How can PML-N just exist on one issue, the people who voted for PML-N wanted more, they wanted their problems solved, their day to day life to improve. I’m 100% sure everyone who voted for PML-N was not even interested in IFTIKHAR CHOUDHRY.

But that’s what we can expect from a lacklusture, visionless, objectiveless and pointless existence of NAWAZ SHARIF and PML-N.A party does not deserve to exist if it only has ONE ISSUE to do politics on, even that ONE ISSUE of JUDICIARY is where they have jumped on the bandwagon.

PML-N betrayed their voters by quitting the government. They should have stayed in government and showed some sincerity with its voters by working on their issues.By quitting it showed their lack of interest in ordinary Pakistanis and their issues.

Whereas ZARDARI was the one who slowly and cleverly built together his coalition and was working on future plans.

It was ZARADRI who was able to disunite the Lawyers movement. A movement which did quite a lot in disrupting Pakistan’s progress in the last year.Zardari was able to break the momentum of the movement and also has been successful in buying out some deposed judges and restoring them back into office. In the process of breaking the lawyers movement ZARDARI was successful in shutting up the PML-N who had only one issue to cry on. Now NAWAZ SHARIF has no where to run or nothing to cry about and as expected NAWAZ will go to LONDON and try to hide his humiliation of failing to achieve anything.

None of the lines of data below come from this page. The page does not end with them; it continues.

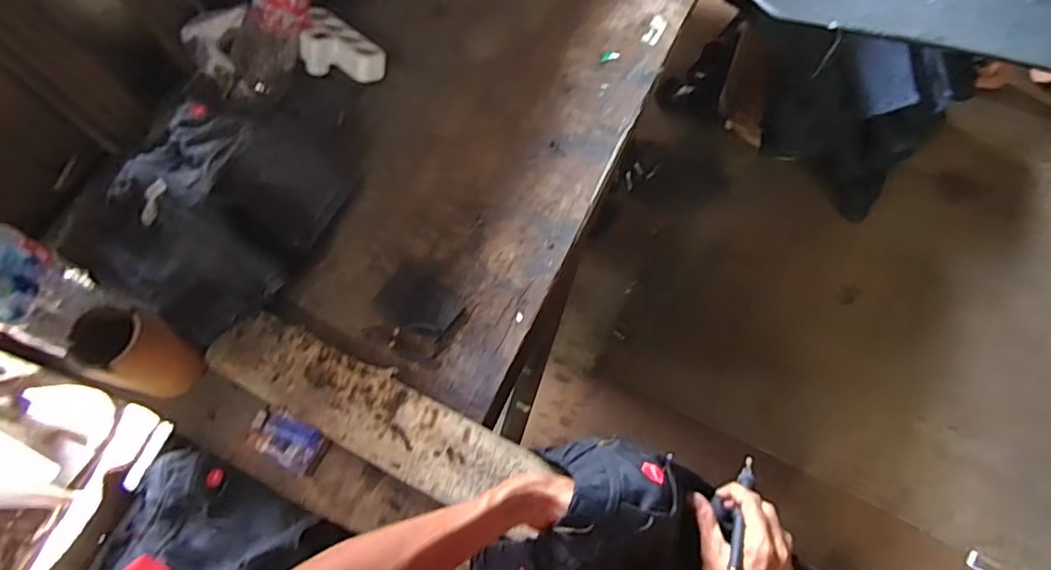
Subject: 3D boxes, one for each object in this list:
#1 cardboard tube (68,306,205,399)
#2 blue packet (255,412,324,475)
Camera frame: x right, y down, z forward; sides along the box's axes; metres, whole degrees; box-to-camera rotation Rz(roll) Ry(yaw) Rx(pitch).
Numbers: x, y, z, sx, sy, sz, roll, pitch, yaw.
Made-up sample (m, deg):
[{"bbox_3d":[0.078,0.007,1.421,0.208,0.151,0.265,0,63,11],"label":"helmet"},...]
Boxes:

It was ZARDARI who contributed the most in MUSHARRAFS RESIGNATION.Nawaz Sharif was moaning about the President for a long time but until ZARADRI agreed everyone was hopeless to do anything. But finally it was ZARADRI who changed his mind and decided to go after the president only than MUSHARRAF decide to call it a day.

Finally it was ZARDARI who wanted to become president and despite all efforts of the PML-N not wanting so,ZARDARI thrashed PML-N’s candidate and became the president of Pakistan whereas NAWAZ the clueless was relying on public opinion polls and thought that his presidential candidate will surprise everyone but once again the wishful thinking of the incompetent NAWAZ SHARIF brought humiliation for him.

So it is ZARADARI AND PPP who have managed to secure the presidency and strengthen their hold in government and it’s the wild and amateurish decisions of NAWAZ SHARIF which has meant that from gaining 90 seats in the National Assembly and securing 9 Ministers their ONE ISSUE POLITICS OF LAWYERS is going no where and they have all resigned from their ministries, their presidential candidate received a battering from ZARADRI and they are sitting on the OPPOSITION BENCHES and NAWAZ is back in LONDON.

WHAT A HUMILIATION THRASHED ON NAWAZ AND PML-N FROM ZARADRI AND PPP.